Recognizing a golden opportunity, Zimmermann, president of Colgate’s Student Association for Voter Empowerment (SAVE), decided to integrate a voter registration drive into Link orientation meetings.


“We figured this was the year to kick off a different way at Colgate,” Zimmermann told The Christian Science Monitor.
SAVE’s effort was highlighted in a recent Christian Science Monitor story about campuses that are going beyond traditional voter registration programs “in an attempt to turn Election ’08 into the educational opportunity of a lifetime.”
“We’re trying to get something much more systematic and ingrained in the culture,” added Zimmermann.
He considers the new initiative a step in the right direction. During last week’s orientation, about 175 first-years registered to vote.
Meanwhile, geography professor Ellen Kraly is making headlines for climbing to the top of Mount Rainier in Washington state — one of the country’s highest peaks.

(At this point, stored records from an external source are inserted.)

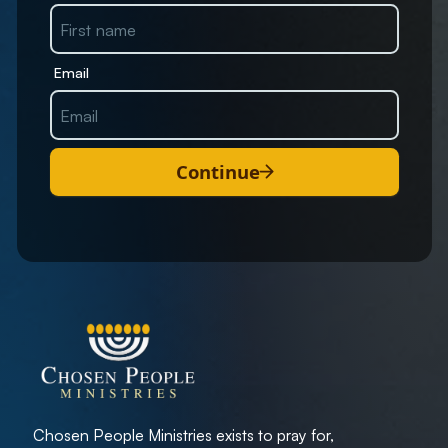
Email
Continue
Chosen People Ministries exists to pray for,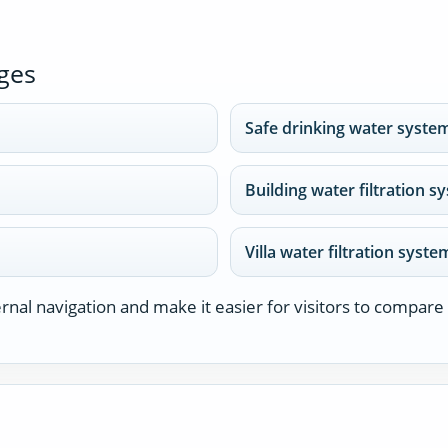
ges
Safe drinking water syste
Building water filtration 
Villa water filtration syst
nal navigation and make it easier for visitors to compare 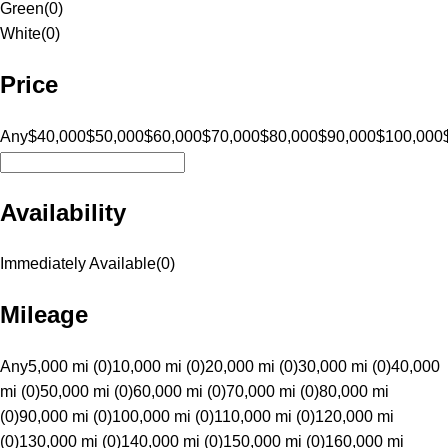
Green
(
0
)
White
(
0
)
Price
Any
$40,000
$50,000
$60,000
$70,000
$80,000
$90,000
$100,000
Availability
Immediately Available
(
0
)
Mileage
Any
5,000 mi (0)
10,000 mi (0)
20,000 mi (0)
30,000 mi (0)
40,000
mi (0)
50,000 mi (0)
60,000 mi (0)
70,000 mi (0)
80,000 mi
(0)
90,000 mi (0)
100,000 mi (0)
110,000 mi (0)
120,000 mi
(0)
130,000 mi (0)
140,000 mi (0)
150,000 mi (0)
160,000 mi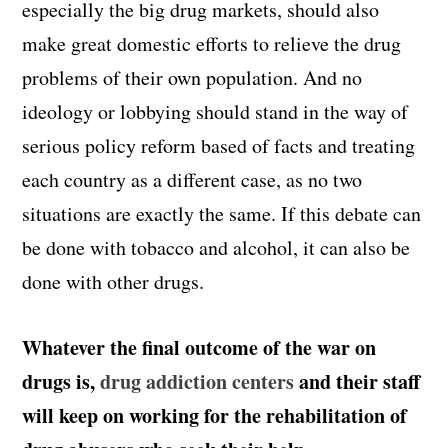
especially the big drug markets, should also
make great domestic efforts to relieve the drug
problems of their own population. And no
ideology or lobbying should stand in the way of
serious policy reform based of facts and treating
each country as a different case, as no two
situations are exactly the same. If this debate can
be done with tobacco and alcohol, it can also be
done with other drugs.
Whatever the final outcome of the war on
drugs is,
drug addiction centers
and their staff
will keep on working for the rehabilitation of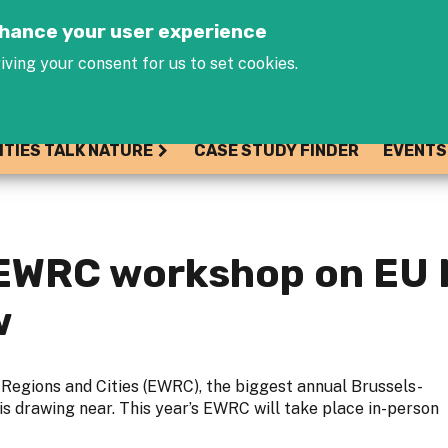
Jump to navigation
enhance your user experience
iving your consent for us to set cookies.
ITIES TALK NATURE
CASE STUDY FINDER
EVENTS
s EWRC workshop on EU
w
Regions and Cities (EWRC), the biggest annual Brussels-
is drawing near. This year’s EWRC will take place in-person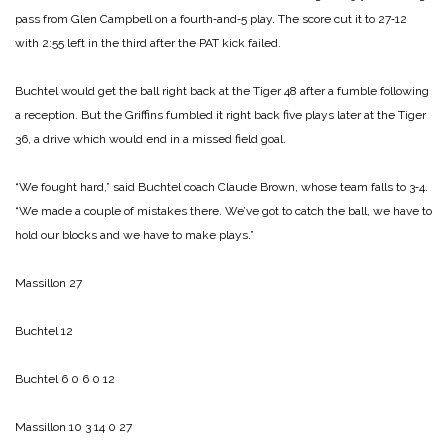
pass from Glen Campbell on a fourth‑and‑5 play. The score cut it to 27‑12
with 2:55 left in the third after the PAT kick failed.
Buchtel would get the ball right back at the Tiger 48 after a fumble following
a reception. But the Griffins fumbled it right back five plays later at the Tiger
36, a drive which would end in a missed field goal.
“We fought hard,” said Buchtel coach Claude Brown, whose team falls to 3‑4.
“We made a couple of mistakes there. We’ve got to catch the ball, we have to
hold our blocks and we have to make plays.”
Massillon 27
Buchtel 12
Buchtel 6 0 6 0 12
Massillon 10 3 14 0 27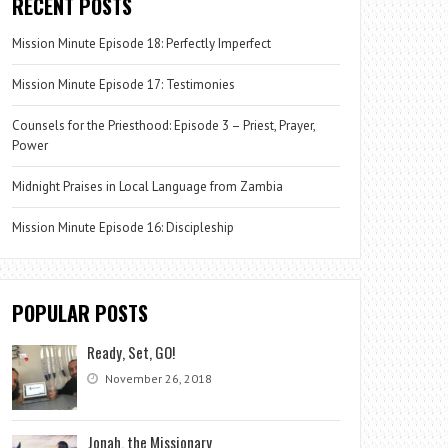
RECENT POSTS
Mission Minute Episode 18: Perfectly Imperfect
Mission Minute Episode 17: Testimonies
Counsels for the Priesthood: Episode 3 – Priest, Prayer,
Power
Midnight Praises in Local Language from Zambia
Mission Minute Episode 16: Discipleship
POPULAR POSTS
Ready, Set, GO!
November 26, 2018
Jonah, the Missionary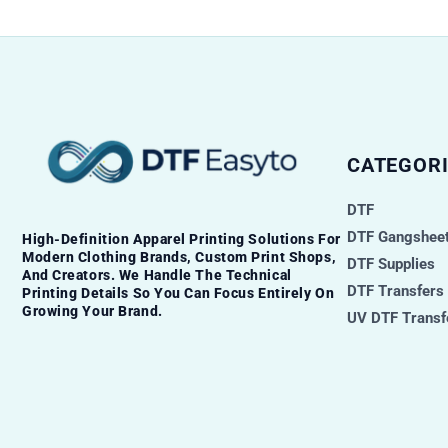
CATEGORI
DTF
DTF Gangsheet
High-Definition Apparel Printing Solutions For
Modern Clothing Brands, Custom Print Shops,
DTF Supplies
And Creators. We Handle The Technical
DTF Transfers
Printing Details So You Can Focus Entirely On
Growing Your Brand.
UV DTF Transf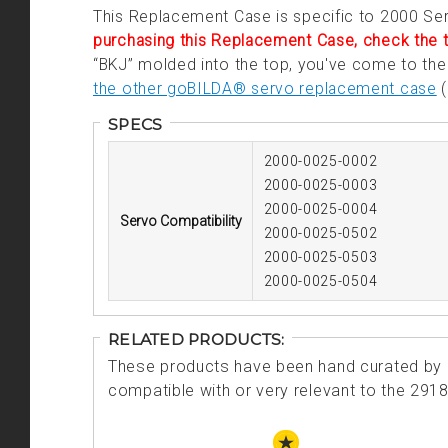
This Replacement Case is specific to 2000 Se
purchasing this Replacement Case, check the t
“BKJ” molded into the top, you've come to the 
the other goBILDA® servo replacement case
(
SPECS
2000-0025-0002
2000-0025-0003
2000-0025-0004
Servo Compatibility
2000-0025-0502
2000-0025-0503
2000-0025-0504
RELATED PRODUCTS:
These products have been hand curated by o
compatible with or very relevant to the 291
STAFF PICK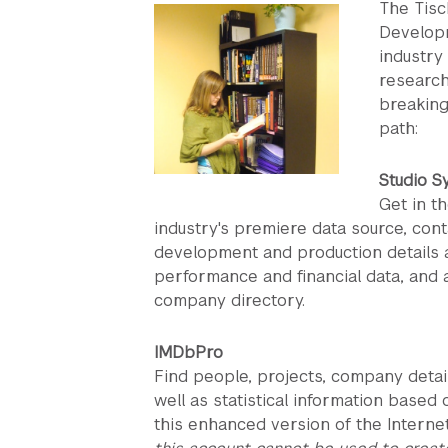
The Tisc
Developm
industry
research
breaking
path:
Studio S
Get in t
industry's premiere data source, con
development and production details a
performance and financial data, and
company directory.
IMDbPro
Find people, projects, company detai
well as statistical information based
this enhanced version of the Intern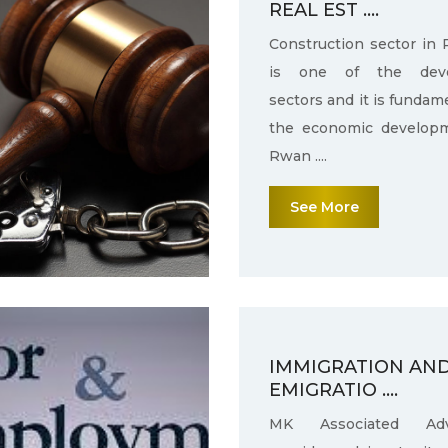
REAL EST ....
Construction sector in
is one of the deve
sectors and it is fundam
the economic develop
Rwan ....
See More
IMMIGRATION AN
EMIGRATIO ....
MK Associated Adv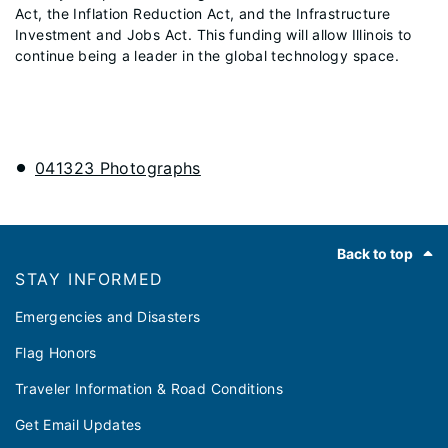
Act, the Inflation Reduction Act, and the Infrastructure
Investment and Jobs Act. This funding will allow Illinois to
continue being a leader in the global technology space.
041323 Photographs
Footer
Back to top
STAY INFORMED
Emergencies and Disasters
Flag Honors
Traveler Information & Road Conditions
Get Email Updates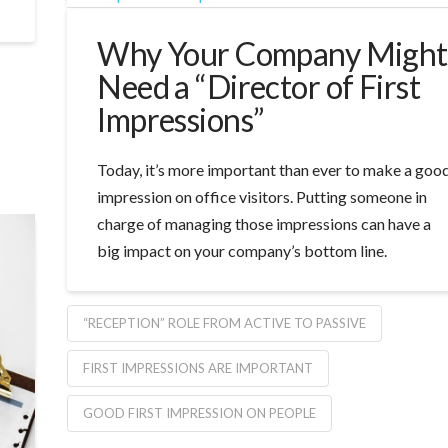
Why Your Company Might
Need a “Director of First
Impressions”
Today, it’s more important than ever to make a goo
impression on office visitors. Putting someone in
charge of managing those impressions can have a
big impact on your company’s bottom line.
“RECEPTION” ROLE FROM ACTIVE TO PASSIVE
FIRST IMPRESSIONS ARE IMPORTANT
GOOD FIRST IMPRESSION ON PEOPLE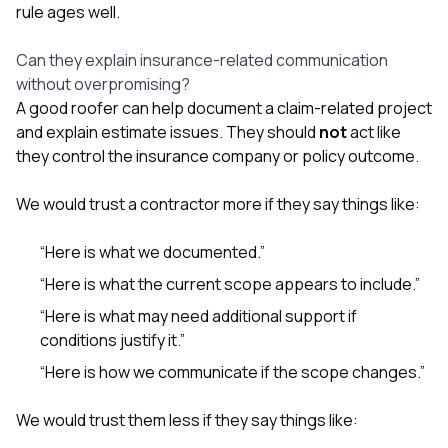
rule ages well.
Can they explain insurance-related communication
without overpromising?
A good roofer can help document a claim-related project
and explain estimate issues. They should
not
act like
they control the insurance company or policy outcome.
We would trust a contractor more if they say things like:
“Here is what we documented.”
“Here is what the current scope appears to include.”
“Here is what may need additional support if
conditions justify it.”
“Here is how we communicate if the scope changes.”
We would trust them less if they say things like: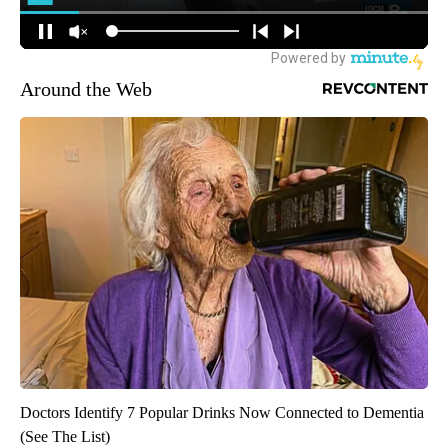
Around the Web
Doctors Identify 7 Popular Drinks Now Connected to Dementia
(See The List)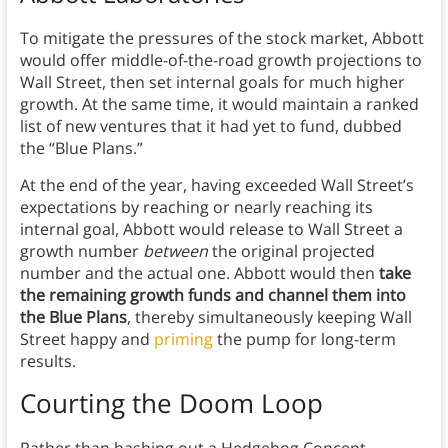
To mitigate the pressures of the stock market, Abbott
would offer middle-of-the-road growth projections to
Wall Street, then set internal goals for much higher
growth. At the same time, it would maintain a ranked
list of new ventures that it had yet to fund, dubbed
the “Blue Plans.”
At the end of the year, having exceeded Wall Street’s
expectations by reaching or nearly reaching its
internal goal, Abbott would release to Wall Street a
growth number
between
the original projected
number and the actual one. Abbott would then
take
the remaining growth funds and channel them into
the Blue Plans
, thereby simultaneously keeping Wall
Street happy and
priming
the pump for long-term
results.
Courting the Doom
Loop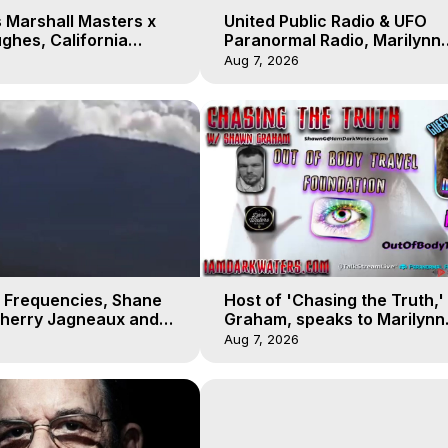
 Marshall Masters x
United Public Radio & UFO
ghes, California
Paranormal Radio, Marilynn
 Earthquakes, Kurt
Hughes, Out of Body Travel
Aug 7, 2026
 Frequencies, Shane
Host of 'Chasing the Truth,
Sherry Jagneaux and
Graham, speaks to Marilynn
ughes, Out-of-Body
Hughes on his Near Death
Aug 7, 2026
Experience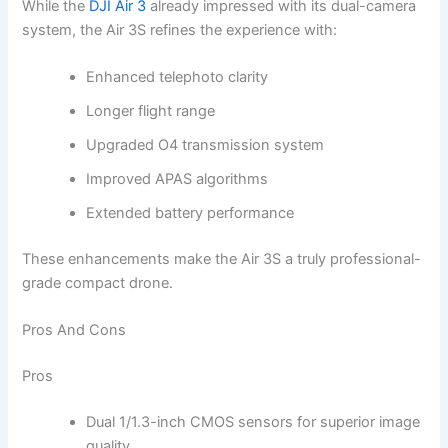
While the
DJI Air 3
already impressed with its dual-camera
system, the Air 3S refines the experience with:
Enhanced telephoto clarity
Longer flight range
Upgraded O4 transmission system
Improved APAS algorithms
Extended battery performance
These enhancements make the Air 3S a truly professional-
grade compact drone.
Pros And Cons
Pros
Dual 1/1.3-inch CMOS sensors for superior image
quality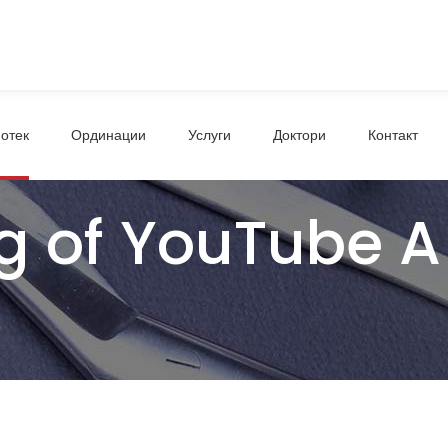
отек
Ординации
Услуги
Доктори
Контакт
g of YouTube A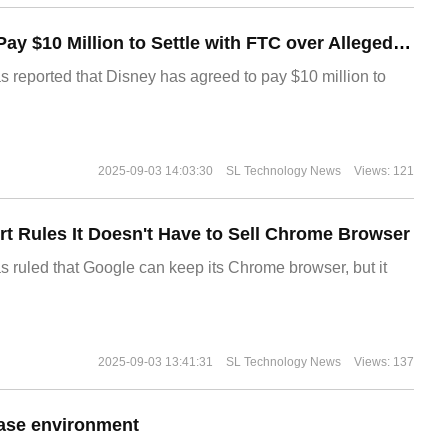
Disney Agrees to Pay $10 Million to Settle with FTC over Alleged Child Data Collection Using YouTube Animations
s reported that Disney has agreed to pay $10 million to
2025-09-03 14:03:30
SL Technology News
Views: 121
t Rules It Doesn't Have to Sell Chrome Browser
s ruled that Google can keep its Chrome browser, but it
2025-09-03 13:41:31
SL Technology News
Views: 137
ase environment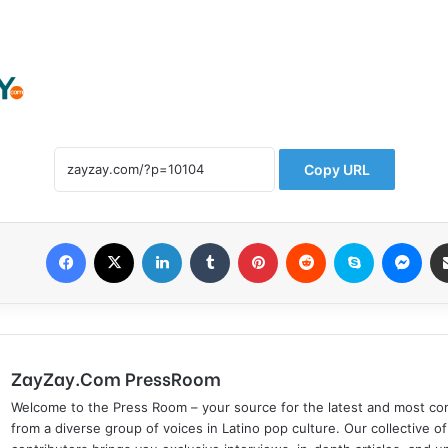
Copy URL
Facebook
X
LinkedIn
Tumblr
Pinterest
Reddit
Skype
Messenger
ZayZay.Com PressRoom
Welcome to the Press Room – your source for the latest and most com
from a diverse group of voices in Latino pop culture. Our collective of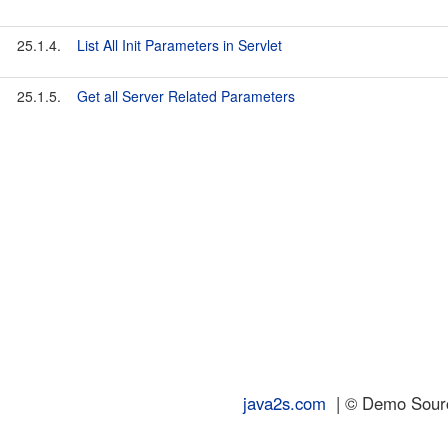
25.1.4.
List All Init Parameters in Servlet
25.1.5.
Get all Server Related Parameters
java2s.com
| © Demo Source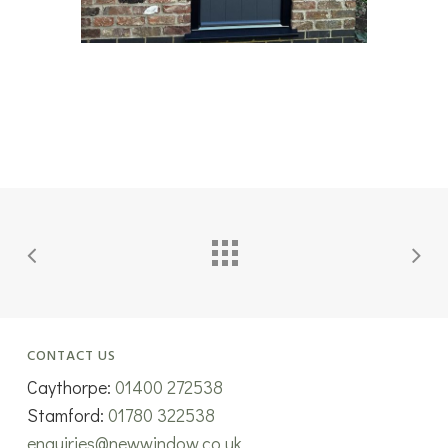
CONTACT US
Caythorpe:
01400 272538
Stamford:
01780 322538
enquiries@newwindow.co.uk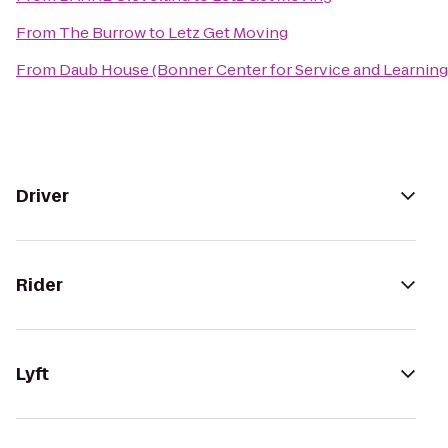
From
The Burrow
to
Letz Get Moving
From
Daub House (Bonner Center for Service and Learning
Driver
Rider
Lyft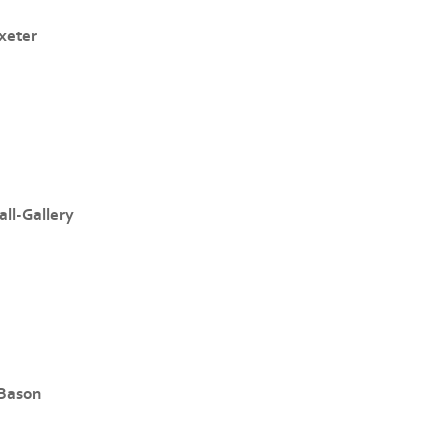
xeter
ll-Gallery
 Bason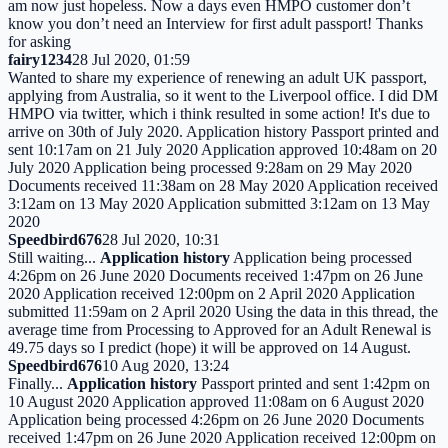
am now just hopeless. Now a days even HMPO customer don’t
know you don’t need an Interview for first adult passport! Thanks
for asking
fairy1234
28 Jul 2020, 01:59
Wanted to share my experience of renewing an adult UK passport,
applying from Australia, so it went to the Liverpool office. I did DM
HMPO via twitter, which i think resulted in some action! It's due to
arrive on 30th of July 2020. Application history Passport printed and
sent 10:17am on 21 July 2020 Application approved 10:48am on 20
July 2020 Application being processed 9:28am on 29 May 2020
Documents received 11:38am on 28 May 2020 Application received
3:12am on 13 May 2020 Application submitted 3:12am on 13 May
2020
Speedbird676
28 Jul 2020, 10:31
Still waiting...
Application history
Application being processed
4:26pm on 26 June 2020 Documents received 1:47pm on 26 June
2020 Application received 12:00pm on 2 April 2020 Application
submitted 11:59am on 2 April 2020 Using the data in this thread, the
average time from Processing to Approved for an Adult Renewal is
49.75 days so I predict (hope) it will be approved on 14 August.
Speedbird676
10 Aug 2020, 13:24
Finally...
Application history
Passport printed and sent 1:42pm on
10 August 2020 Application approved 11:08am on 6 August 2020
Application being processed 4:26pm on 26 June 2020 Documents
received 1:47pm on 26 June 2020 Application received 12:00pm on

The Post-Standard (Syracuse) has been tracking Kraly’s climb with her son, Jim, to raise money for the Fred Hutchinson Cancer Research Center.
Kraly, a breast cancer survivor, told The Post-Standard that beating cancer is a lot like climbing mountains — both empowering and humbling.
“It was a very moving experience,” she said. “It had looked so large in my imagination. To have done it was something that meant a lot to me personally.”
This was Kraly’s second climb; four years ago, she took on Mount Baker in Washington state.